Translate jokes or tell the audience to laugh?
A former colleague of mine, who was a fluent speaker and teacher of Russian, used to be hired to do simultaneous translation for visitors from the (then) Soviet Union at major civic events. One of his problems was that the speeches by 'locals' often included jokes that he found quite impossible to translate.

His solution was to say in Russian something along the lines of "he's just told a joke that I can't translate into Russian, so you had all better start laughing - NOW" - which apparently worked well enough for the locals to think that their guests had both understood and appreciated the joke they'd just heard.

What did they really mean?
I once worked with a graduate student, whose bilingual abilities in English and Japanese enabled her to earn fees that more than paid for her higher education. On one occasion when she got back from a high level business meeting where she'd been doing simultaneous translation from Japanese for her British clients, I asked her how it had gone.

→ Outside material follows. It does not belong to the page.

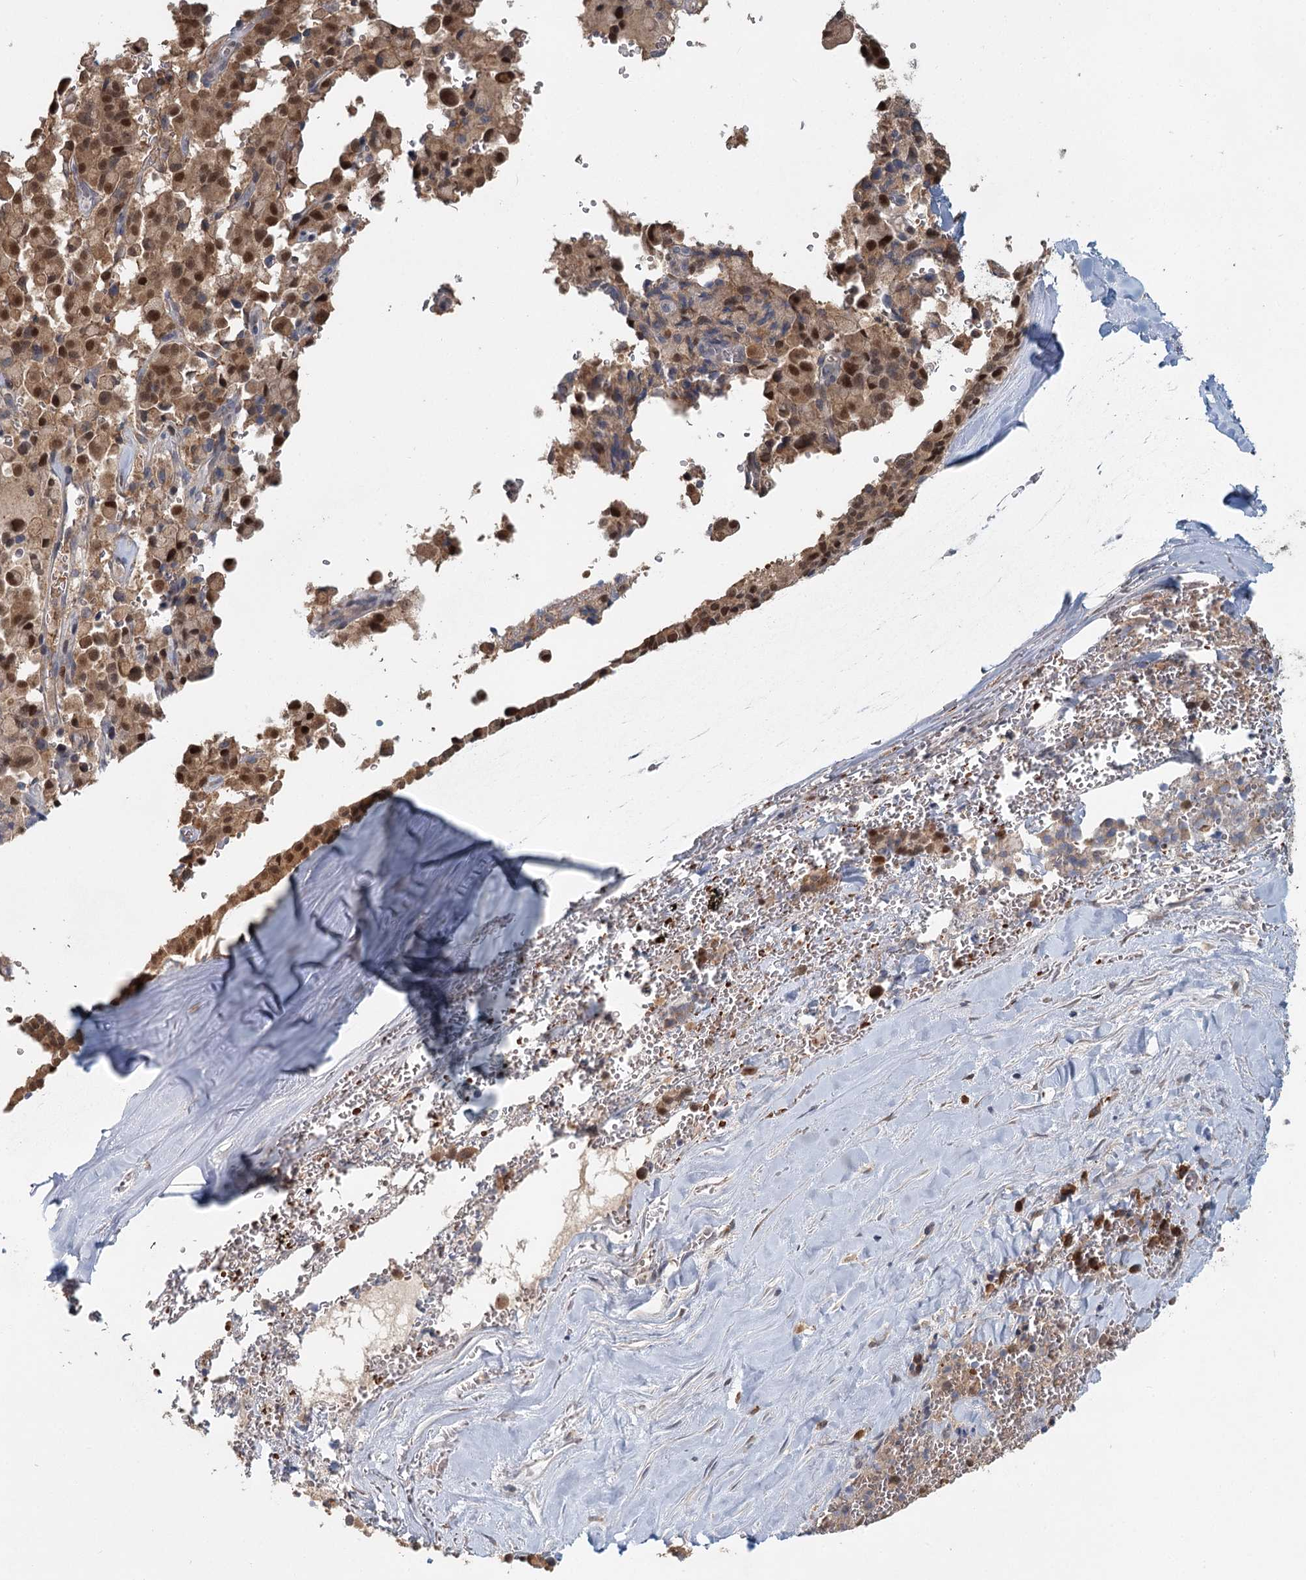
{"staining": {"intensity": "moderate", "quantity": ">75%", "location": "cytoplasmic/membranous,nuclear"}, "tissue": "pancreatic cancer", "cell_type": "Tumor cells", "image_type": "cancer", "snomed": [{"axis": "morphology", "description": "Adenocarcinoma, NOS"}, {"axis": "topography", "description": "Pancreas"}], "caption": "Adenocarcinoma (pancreatic) stained for a protein (brown) shows moderate cytoplasmic/membranous and nuclear positive expression in about >75% of tumor cells.", "gene": "ADK", "patient": {"sex": "male", "age": 65}}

"OK as far as it went - but I do think that they should pay me for an extra hour afterwards to tell them what I think they really meant."

Does it matter?
With so much hanging on recent meetings between Euro-zone leaders, not to mention other important 'conversations' taking place elsewhere in our ever more 'globalized' world, a question that comes to mind is: how much should we worry about our reliance on simultaneous translation and/or the pretence that everyone speaks or understands English as well as we do?